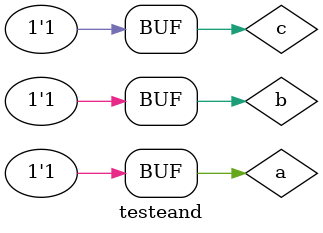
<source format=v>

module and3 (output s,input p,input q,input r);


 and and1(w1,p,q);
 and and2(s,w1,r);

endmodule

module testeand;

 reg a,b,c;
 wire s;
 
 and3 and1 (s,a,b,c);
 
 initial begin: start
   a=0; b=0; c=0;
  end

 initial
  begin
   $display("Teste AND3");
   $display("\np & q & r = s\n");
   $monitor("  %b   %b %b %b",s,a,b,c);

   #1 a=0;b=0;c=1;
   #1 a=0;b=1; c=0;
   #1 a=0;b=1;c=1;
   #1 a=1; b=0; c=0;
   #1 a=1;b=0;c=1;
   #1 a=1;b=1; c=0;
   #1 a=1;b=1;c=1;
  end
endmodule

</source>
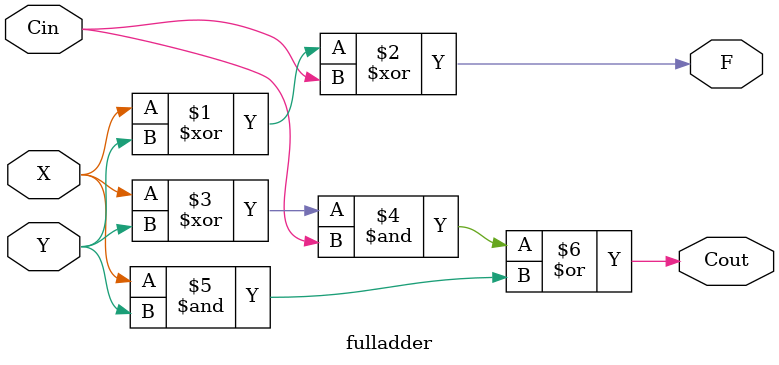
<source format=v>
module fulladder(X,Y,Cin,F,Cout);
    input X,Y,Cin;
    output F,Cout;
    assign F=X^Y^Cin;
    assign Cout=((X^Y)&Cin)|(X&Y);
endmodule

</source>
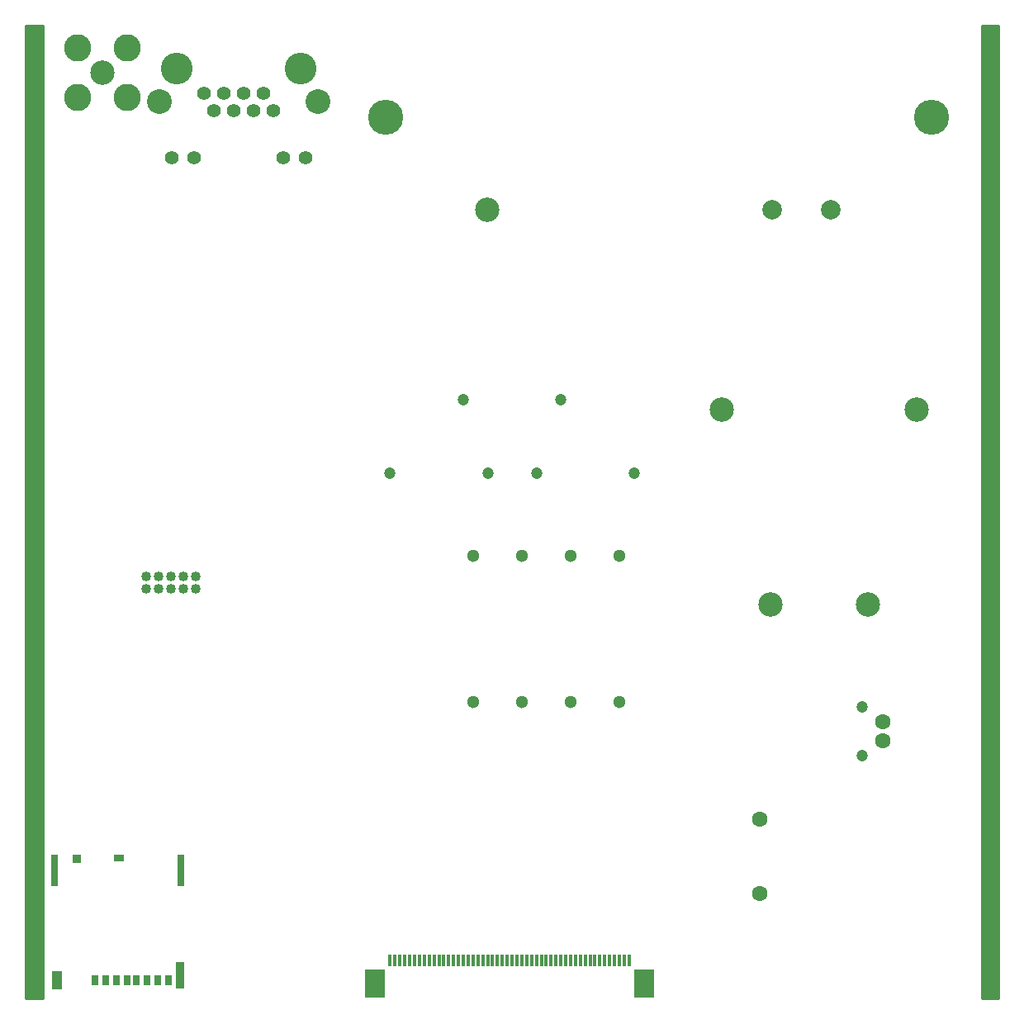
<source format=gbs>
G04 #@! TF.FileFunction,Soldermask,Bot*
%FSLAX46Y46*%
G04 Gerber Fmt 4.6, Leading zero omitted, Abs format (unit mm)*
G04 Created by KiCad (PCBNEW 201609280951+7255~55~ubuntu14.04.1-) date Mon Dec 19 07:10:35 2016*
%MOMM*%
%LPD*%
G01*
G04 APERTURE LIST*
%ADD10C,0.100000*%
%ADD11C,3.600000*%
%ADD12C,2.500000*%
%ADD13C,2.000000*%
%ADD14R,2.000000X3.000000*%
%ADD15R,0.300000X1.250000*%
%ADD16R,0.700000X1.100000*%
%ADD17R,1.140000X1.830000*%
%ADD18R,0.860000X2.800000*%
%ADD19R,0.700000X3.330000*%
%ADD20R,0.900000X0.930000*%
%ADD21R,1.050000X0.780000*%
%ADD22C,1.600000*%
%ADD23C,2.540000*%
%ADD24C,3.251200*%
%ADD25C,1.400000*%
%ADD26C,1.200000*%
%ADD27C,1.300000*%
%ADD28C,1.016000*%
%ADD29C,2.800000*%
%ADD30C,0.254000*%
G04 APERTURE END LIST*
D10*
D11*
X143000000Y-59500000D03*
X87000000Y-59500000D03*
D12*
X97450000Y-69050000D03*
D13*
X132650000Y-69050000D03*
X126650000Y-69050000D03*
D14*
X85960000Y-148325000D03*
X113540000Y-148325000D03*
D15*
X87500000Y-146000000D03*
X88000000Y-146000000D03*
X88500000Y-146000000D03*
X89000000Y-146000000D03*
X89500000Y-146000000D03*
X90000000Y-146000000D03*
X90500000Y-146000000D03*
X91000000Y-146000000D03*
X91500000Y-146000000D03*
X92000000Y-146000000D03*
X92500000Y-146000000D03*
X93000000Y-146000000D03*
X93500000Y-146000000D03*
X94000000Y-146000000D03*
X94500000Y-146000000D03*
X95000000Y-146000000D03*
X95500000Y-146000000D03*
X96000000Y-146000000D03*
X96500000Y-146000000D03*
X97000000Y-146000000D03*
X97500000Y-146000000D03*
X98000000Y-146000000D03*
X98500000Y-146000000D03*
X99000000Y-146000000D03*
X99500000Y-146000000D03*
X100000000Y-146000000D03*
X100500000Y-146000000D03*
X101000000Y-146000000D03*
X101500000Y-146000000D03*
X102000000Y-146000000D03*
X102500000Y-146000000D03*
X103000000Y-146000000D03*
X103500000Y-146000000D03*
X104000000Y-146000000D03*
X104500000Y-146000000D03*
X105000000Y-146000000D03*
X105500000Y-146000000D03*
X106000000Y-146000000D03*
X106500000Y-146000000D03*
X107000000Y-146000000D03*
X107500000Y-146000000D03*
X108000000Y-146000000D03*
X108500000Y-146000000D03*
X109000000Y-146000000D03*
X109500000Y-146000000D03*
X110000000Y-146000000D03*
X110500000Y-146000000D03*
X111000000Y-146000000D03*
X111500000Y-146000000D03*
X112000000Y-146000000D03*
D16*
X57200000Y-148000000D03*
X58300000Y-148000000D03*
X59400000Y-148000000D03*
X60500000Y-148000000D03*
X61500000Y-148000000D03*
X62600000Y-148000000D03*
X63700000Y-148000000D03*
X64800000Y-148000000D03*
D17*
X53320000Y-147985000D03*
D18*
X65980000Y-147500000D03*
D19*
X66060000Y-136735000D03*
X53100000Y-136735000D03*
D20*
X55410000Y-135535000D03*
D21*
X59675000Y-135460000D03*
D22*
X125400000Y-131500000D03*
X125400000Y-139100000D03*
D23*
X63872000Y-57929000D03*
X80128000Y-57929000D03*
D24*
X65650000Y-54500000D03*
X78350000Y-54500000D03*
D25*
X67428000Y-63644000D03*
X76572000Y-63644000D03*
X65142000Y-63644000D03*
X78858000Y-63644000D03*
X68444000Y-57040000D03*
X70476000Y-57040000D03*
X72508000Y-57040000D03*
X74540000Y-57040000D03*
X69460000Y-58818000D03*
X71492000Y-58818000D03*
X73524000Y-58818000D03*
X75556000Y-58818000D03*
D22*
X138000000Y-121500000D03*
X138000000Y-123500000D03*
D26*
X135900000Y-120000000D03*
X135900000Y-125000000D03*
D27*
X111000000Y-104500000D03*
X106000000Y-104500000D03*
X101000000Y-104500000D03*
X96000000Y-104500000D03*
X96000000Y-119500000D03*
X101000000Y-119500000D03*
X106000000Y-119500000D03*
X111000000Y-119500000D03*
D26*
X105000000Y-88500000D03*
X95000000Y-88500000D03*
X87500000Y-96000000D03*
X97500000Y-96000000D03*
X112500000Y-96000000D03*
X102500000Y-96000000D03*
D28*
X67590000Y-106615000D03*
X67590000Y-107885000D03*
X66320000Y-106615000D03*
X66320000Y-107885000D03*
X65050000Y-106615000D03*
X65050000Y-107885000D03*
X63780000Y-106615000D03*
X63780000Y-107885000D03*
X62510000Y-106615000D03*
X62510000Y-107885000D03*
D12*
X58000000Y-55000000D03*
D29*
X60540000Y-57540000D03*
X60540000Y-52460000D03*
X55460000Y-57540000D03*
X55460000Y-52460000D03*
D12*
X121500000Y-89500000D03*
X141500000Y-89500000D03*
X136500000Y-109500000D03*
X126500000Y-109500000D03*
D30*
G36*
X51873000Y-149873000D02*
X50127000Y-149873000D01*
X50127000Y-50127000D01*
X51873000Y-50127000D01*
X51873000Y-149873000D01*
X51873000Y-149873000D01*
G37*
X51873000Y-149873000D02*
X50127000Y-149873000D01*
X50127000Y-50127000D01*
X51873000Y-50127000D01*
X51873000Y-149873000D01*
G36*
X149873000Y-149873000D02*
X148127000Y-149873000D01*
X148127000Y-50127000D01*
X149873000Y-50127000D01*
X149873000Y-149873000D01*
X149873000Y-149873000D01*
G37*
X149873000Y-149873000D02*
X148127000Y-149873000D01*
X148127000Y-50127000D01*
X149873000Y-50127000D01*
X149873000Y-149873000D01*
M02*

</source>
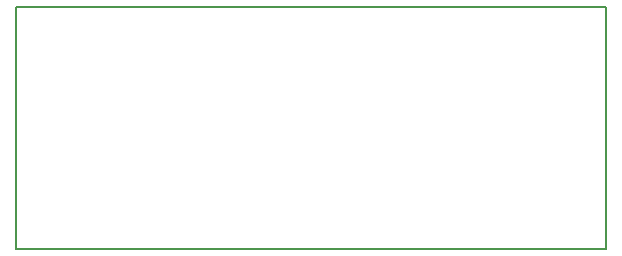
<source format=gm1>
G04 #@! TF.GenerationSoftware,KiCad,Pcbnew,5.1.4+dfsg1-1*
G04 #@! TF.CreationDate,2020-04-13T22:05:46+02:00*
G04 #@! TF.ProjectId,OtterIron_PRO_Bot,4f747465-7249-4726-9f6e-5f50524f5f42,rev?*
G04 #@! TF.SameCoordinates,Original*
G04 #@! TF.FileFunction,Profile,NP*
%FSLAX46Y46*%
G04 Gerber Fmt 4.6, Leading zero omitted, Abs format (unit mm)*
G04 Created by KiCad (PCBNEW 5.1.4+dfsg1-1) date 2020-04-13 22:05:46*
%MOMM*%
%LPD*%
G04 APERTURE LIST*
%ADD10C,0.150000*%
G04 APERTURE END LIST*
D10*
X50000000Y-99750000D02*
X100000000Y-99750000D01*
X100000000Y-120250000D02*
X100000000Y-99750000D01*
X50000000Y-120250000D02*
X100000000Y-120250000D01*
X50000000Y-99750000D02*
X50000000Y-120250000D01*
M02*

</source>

● ● ● ● ●

▶ _Task brief_
For this exercise, please output exactly the lines above starting at the line with "X94500000Y-146000000D03*" and ending at the line with "X109000000Y-146000000D03*", ends included.

▶ _Result_
X94500000Y-146000000D03*
X95000000Y-146000000D03*
X95500000Y-146000000D03*
X96000000Y-146000000D03*
X96500000Y-146000000D03*
X97000000Y-146000000D03*
X97500000Y-146000000D03*
X98000000Y-146000000D03*
X98500000Y-146000000D03*
X99000000Y-146000000D03*
X99500000Y-146000000D03*
X100000000Y-146000000D03*
X100500000Y-146000000D03*
X101000000Y-146000000D03*
X101500000Y-146000000D03*
X102000000Y-146000000D03*
X102500000Y-146000000D03*
X103000000Y-146000000D03*
X103500000Y-146000000D03*
X104000000Y-146000000D03*
X104500000Y-146000000D03*
X105000000Y-146000000D03*
X105500000Y-146000000D03*
X106000000Y-146000000D03*
X106500000Y-146000000D03*
X107000000Y-146000000D03*
X107500000Y-146000000D03*
X108000000Y-146000000D03*
X108500000Y-146000000D03*
X109000000Y-146000000D03*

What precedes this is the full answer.